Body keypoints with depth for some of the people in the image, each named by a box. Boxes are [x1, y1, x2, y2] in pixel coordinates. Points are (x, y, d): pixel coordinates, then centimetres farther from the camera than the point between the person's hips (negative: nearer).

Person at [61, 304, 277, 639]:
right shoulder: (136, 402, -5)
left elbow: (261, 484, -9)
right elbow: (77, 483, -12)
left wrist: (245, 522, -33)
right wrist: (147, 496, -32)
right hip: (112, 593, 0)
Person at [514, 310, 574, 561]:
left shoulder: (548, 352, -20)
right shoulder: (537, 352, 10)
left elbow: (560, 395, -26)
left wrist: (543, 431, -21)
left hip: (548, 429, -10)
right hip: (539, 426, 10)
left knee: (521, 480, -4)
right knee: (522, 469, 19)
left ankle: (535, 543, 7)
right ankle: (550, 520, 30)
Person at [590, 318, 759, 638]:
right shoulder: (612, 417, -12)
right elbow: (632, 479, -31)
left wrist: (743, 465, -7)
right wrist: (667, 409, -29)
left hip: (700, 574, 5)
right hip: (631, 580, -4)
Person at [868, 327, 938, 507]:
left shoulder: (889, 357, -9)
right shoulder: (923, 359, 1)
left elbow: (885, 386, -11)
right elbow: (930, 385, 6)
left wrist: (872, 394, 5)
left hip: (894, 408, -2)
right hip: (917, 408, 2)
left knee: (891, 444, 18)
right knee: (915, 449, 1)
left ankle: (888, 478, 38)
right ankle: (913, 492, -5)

---

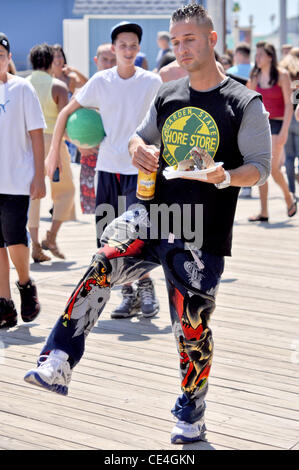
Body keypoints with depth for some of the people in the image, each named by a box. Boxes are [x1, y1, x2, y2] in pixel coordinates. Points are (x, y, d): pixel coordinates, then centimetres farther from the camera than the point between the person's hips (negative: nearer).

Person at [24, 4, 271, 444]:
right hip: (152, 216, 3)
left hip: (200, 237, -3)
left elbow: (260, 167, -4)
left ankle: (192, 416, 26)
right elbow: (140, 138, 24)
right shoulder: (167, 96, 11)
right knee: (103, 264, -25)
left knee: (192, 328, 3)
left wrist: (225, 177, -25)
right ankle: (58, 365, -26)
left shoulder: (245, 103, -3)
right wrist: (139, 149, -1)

...

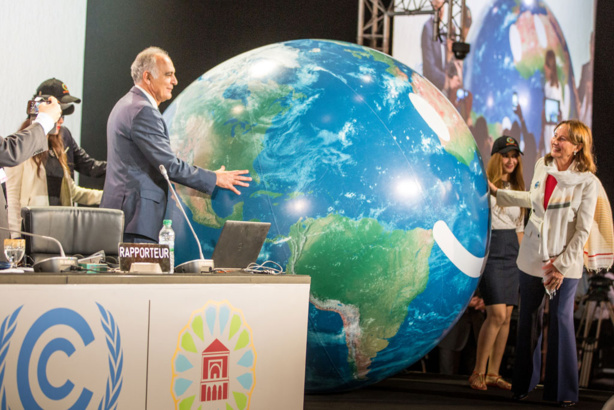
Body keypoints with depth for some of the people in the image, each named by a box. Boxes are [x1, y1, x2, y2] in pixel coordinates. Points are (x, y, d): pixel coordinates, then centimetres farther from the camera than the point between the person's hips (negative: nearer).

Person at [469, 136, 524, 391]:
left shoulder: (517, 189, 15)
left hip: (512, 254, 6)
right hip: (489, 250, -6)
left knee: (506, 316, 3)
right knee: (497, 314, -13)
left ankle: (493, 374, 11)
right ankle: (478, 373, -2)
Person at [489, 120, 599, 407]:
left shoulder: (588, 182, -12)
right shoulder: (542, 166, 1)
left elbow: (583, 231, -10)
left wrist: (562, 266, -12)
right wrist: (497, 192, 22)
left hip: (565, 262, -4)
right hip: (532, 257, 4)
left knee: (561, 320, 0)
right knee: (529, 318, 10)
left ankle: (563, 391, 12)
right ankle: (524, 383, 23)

* _Task goal_:
In the listing above, transcribe exactly everything from the line containing "left hip: (200, 237, -3)" down to the line containing "right wrist: (139, 149, -1)", including both and nothing more.

* _Response to the task_:
left hip: (200, 237, -3)
left elbow: (260, 167, -4)
left ankle: (192, 416, 26)
right elbow: (140, 138, 24)
right shoulder: (167, 96, 11)
right knee: (103, 264, -25)
left knee: (192, 328, 3)
left wrist: (225, 177, -25)
right ankle: (58, 365, -26)
left shoulder: (245, 103, -3)
right wrist: (139, 149, -1)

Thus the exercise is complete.